Fimbrioplastie coelioscopique : onrestaure l'anatomie normale du pavillon si phimosis (après évaluation de la qualité de la muqueuse tubaire et recherche de synéchies intra-tubaires (salpingoscopie). Section des adhérences. Le phimosis tubaire devient ainsi accessible à la vision. Une pince fine et atraumatique est introduite dans la trompe via un trocart controlatéral en l'ouvrant doucement, les adhérences et brides du pavillon peuvent être exposées. La fimbrioplastie consiste alors à les sectionner ou réséquer à l'aide de ciseaux fins, de l'électrode monopolaire ou du laser CO2. Quand on utilise ce dernier, un tir focalisé permet d'obtenir l'effet de section-coagulation désiré.
Si les franges muqueuses du pavillon sont agglutinées, le plus souvent il suffit de dilater la sténose en introduisant la fine pince atraumatique, les mors fermés, puis d'ouvrir les mors doucement. Si cela ne suffit pas, c'est que les bandes de tissus sclérosés doivent être incisées. A la fin de l'intervention le moindre petit saignement doit être contrôlé grâce à une irrigation péritonéale soigneuse à l'aide de sérum chaud. S'il s'agit d'une petite hémorragie, le pavillon tout entier peut être immergé dans le sérum chaud pendant quelques minutes et le plus souvent le saignement s'interrompra. Si ce n'est pas le cas, il faut réaliser une coagulation élective à l'aide de la fine électrode monopolaire.
Déstérilisation percoelioscopique : impossible si trompe trop courte / fimbriectomie.
Les trocarts doivent être introduits loin du pubis pour que les mouvements de la pince et du porte-aiguille ne soient pas gênés par l'utérus en antéversion. Les principes de la microchirurgie doivent être respectés (dissection atruamtique des trompes, hémostase méticuleuse par coagulation bipolaire sans nécrose tubaire, jointure précise à l'aide de fil de suture).
La canulation tubaire consiste en l'introduction d'un tuyau dans la lumière tubaire via la cavité utérine de façon à désobstruer la trompe et rétablir une perméabilité normale.

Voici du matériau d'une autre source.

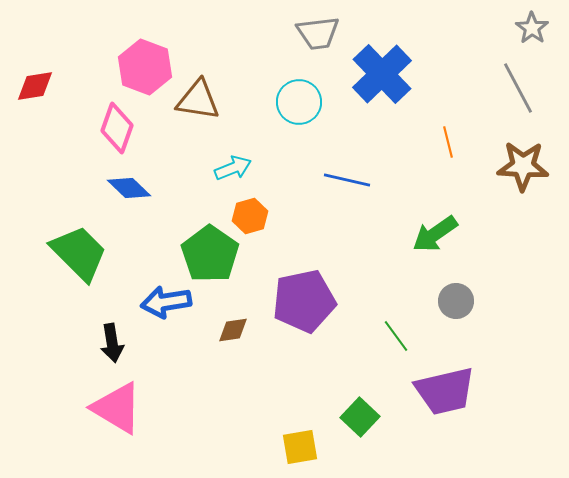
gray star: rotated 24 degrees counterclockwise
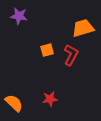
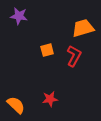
red L-shape: moved 3 px right, 1 px down
orange semicircle: moved 2 px right, 2 px down
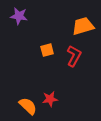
orange trapezoid: moved 2 px up
orange semicircle: moved 12 px right, 1 px down
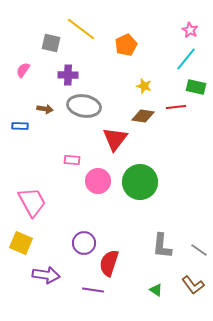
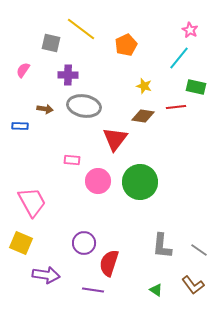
cyan line: moved 7 px left, 1 px up
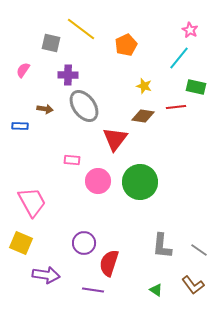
gray ellipse: rotated 44 degrees clockwise
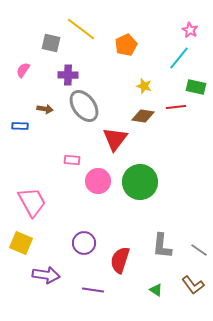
red semicircle: moved 11 px right, 3 px up
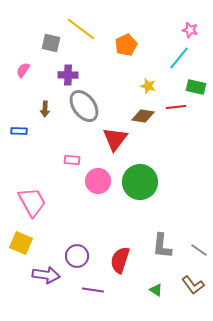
pink star: rotated 14 degrees counterclockwise
yellow star: moved 4 px right
brown arrow: rotated 84 degrees clockwise
blue rectangle: moved 1 px left, 5 px down
purple circle: moved 7 px left, 13 px down
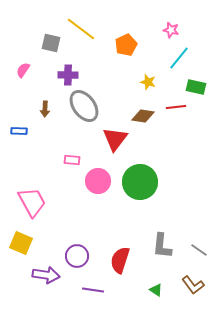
pink star: moved 19 px left
yellow star: moved 4 px up
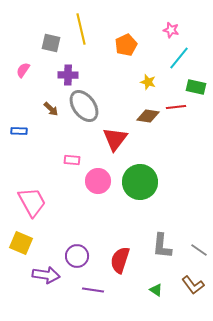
yellow line: rotated 40 degrees clockwise
brown arrow: moved 6 px right; rotated 49 degrees counterclockwise
brown diamond: moved 5 px right
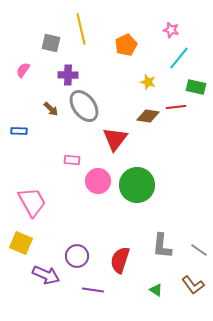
green circle: moved 3 px left, 3 px down
purple arrow: rotated 16 degrees clockwise
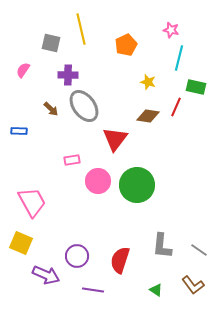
cyan line: rotated 25 degrees counterclockwise
red line: rotated 60 degrees counterclockwise
pink rectangle: rotated 14 degrees counterclockwise
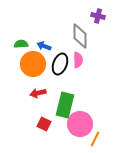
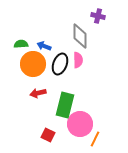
red square: moved 4 px right, 11 px down
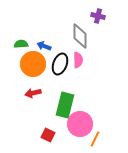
red arrow: moved 5 px left
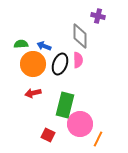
orange line: moved 3 px right
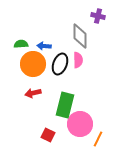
blue arrow: rotated 16 degrees counterclockwise
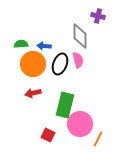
pink semicircle: rotated 14 degrees counterclockwise
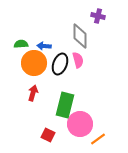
orange circle: moved 1 px right, 1 px up
red arrow: rotated 119 degrees clockwise
orange line: rotated 28 degrees clockwise
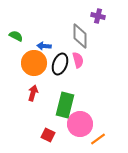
green semicircle: moved 5 px left, 8 px up; rotated 32 degrees clockwise
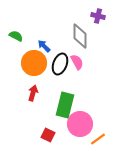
blue arrow: rotated 40 degrees clockwise
pink semicircle: moved 1 px left, 2 px down; rotated 14 degrees counterclockwise
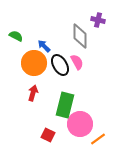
purple cross: moved 4 px down
black ellipse: moved 1 px down; rotated 50 degrees counterclockwise
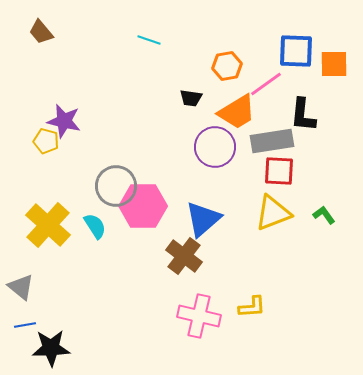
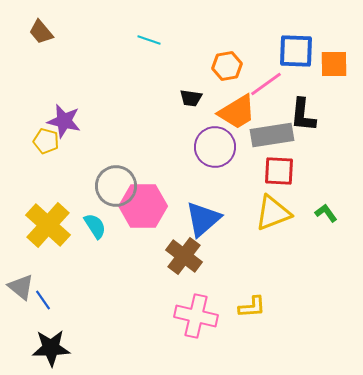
gray rectangle: moved 6 px up
green L-shape: moved 2 px right, 2 px up
pink cross: moved 3 px left
blue line: moved 18 px right, 25 px up; rotated 65 degrees clockwise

L'instrument de désobstruction est mise en place à l'intérieur de la lumière tubaire directement via l'ostium tubaire sous différents moyens de contrôle (sensation tactile, contrôle radiologique ou sonographique ou visualisation hystéroscopique). L'instrument est habituellement un cathéter fin qui peut en outre avoir un ballonnet gonflable. L'instrument de désobstruction est tout autant la puissance de poussée du cathéter lui-même que la pression qui est appliquée au liquide de lavage qui est instillé dans la trompe via le cathéter tubaire.

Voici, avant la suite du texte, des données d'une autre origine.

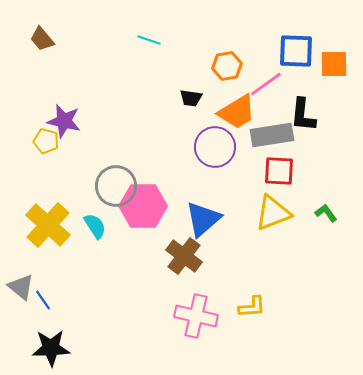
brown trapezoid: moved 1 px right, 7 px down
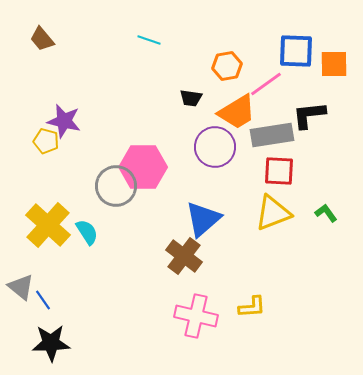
black L-shape: moved 6 px right; rotated 78 degrees clockwise
pink hexagon: moved 39 px up
cyan semicircle: moved 8 px left, 6 px down
black star: moved 5 px up
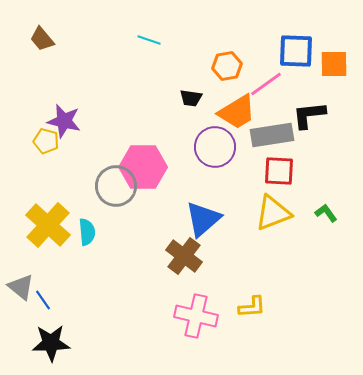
cyan semicircle: rotated 28 degrees clockwise
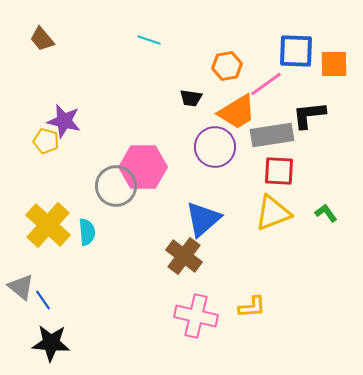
black star: rotated 6 degrees clockwise
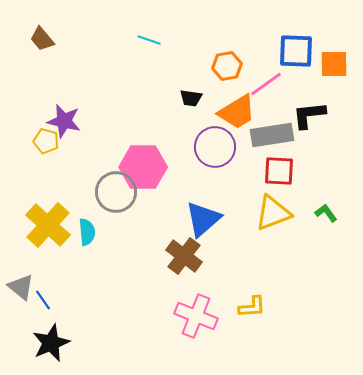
gray circle: moved 6 px down
pink cross: rotated 9 degrees clockwise
black star: rotated 27 degrees counterclockwise
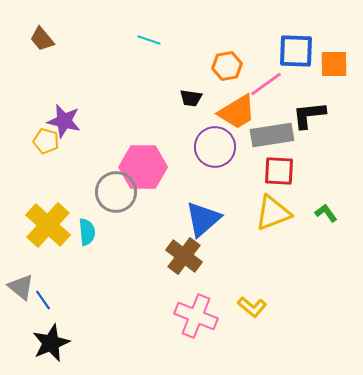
yellow L-shape: rotated 44 degrees clockwise
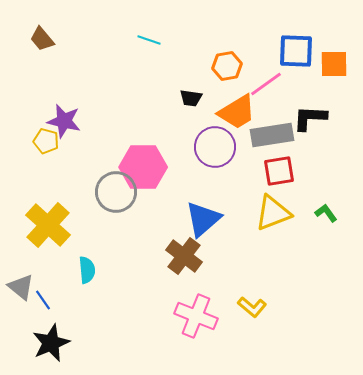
black L-shape: moved 1 px right, 3 px down; rotated 9 degrees clockwise
red square: rotated 12 degrees counterclockwise
cyan semicircle: moved 38 px down
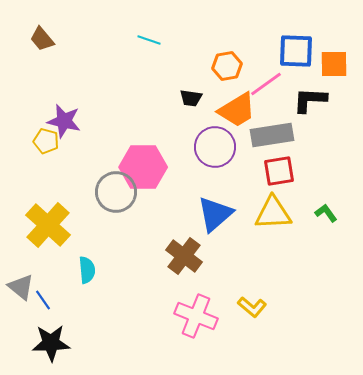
orange trapezoid: moved 2 px up
black L-shape: moved 18 px up
yellow triangle: rotated 18 degrees clockwise
blue triangle: moved 12 px right, 5 px up
black star: rotated 21 degrees clockwise
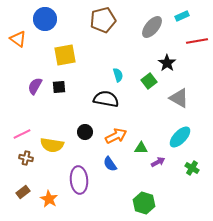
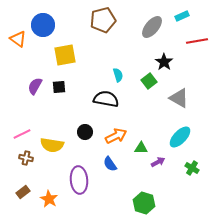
blue circle: moved 2 px left, 6 px down
black star: moved 3 px left, 1 px up
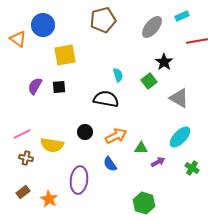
purple ellipse: rotated 12 degrees clockwise
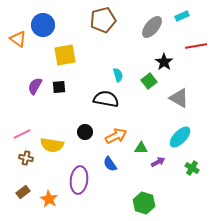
red line: moved 1 px left, 5 px down
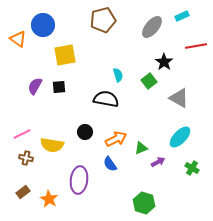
orange arrow: moved 3 px down
green triangle: rotated 24 degrees counterclockwise
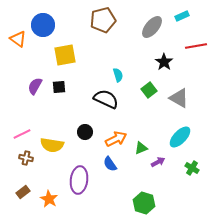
green square: moved 9 px down
black semicircle: rotated 15 degrees clockwise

La canulation tubaire peut être réalisée sous AG, ou simple sédation.
Elle est indiquée quand l'obstruction tubaire est au niveau de la partie proximale de la trompe, d'importance limitée et n'est pas associée à une pathologie muqueuse ou pariétale qui rendrait la désobstruction tubaire inutile. La nature des obstructions qui peuvent être traitées par canulation tubaire sont l'accumulation de débris, souvent d'origine endométriale, qui forment une sorte de bouchon qui peut être poussé par le cathéter et le liquide de lavage, ou encore des synéchies muqueuses, lorsque les plis se sont agglutinés à l'occasion d'un processus inflammatoire (souvent dans le post-partum ou le post-abortum).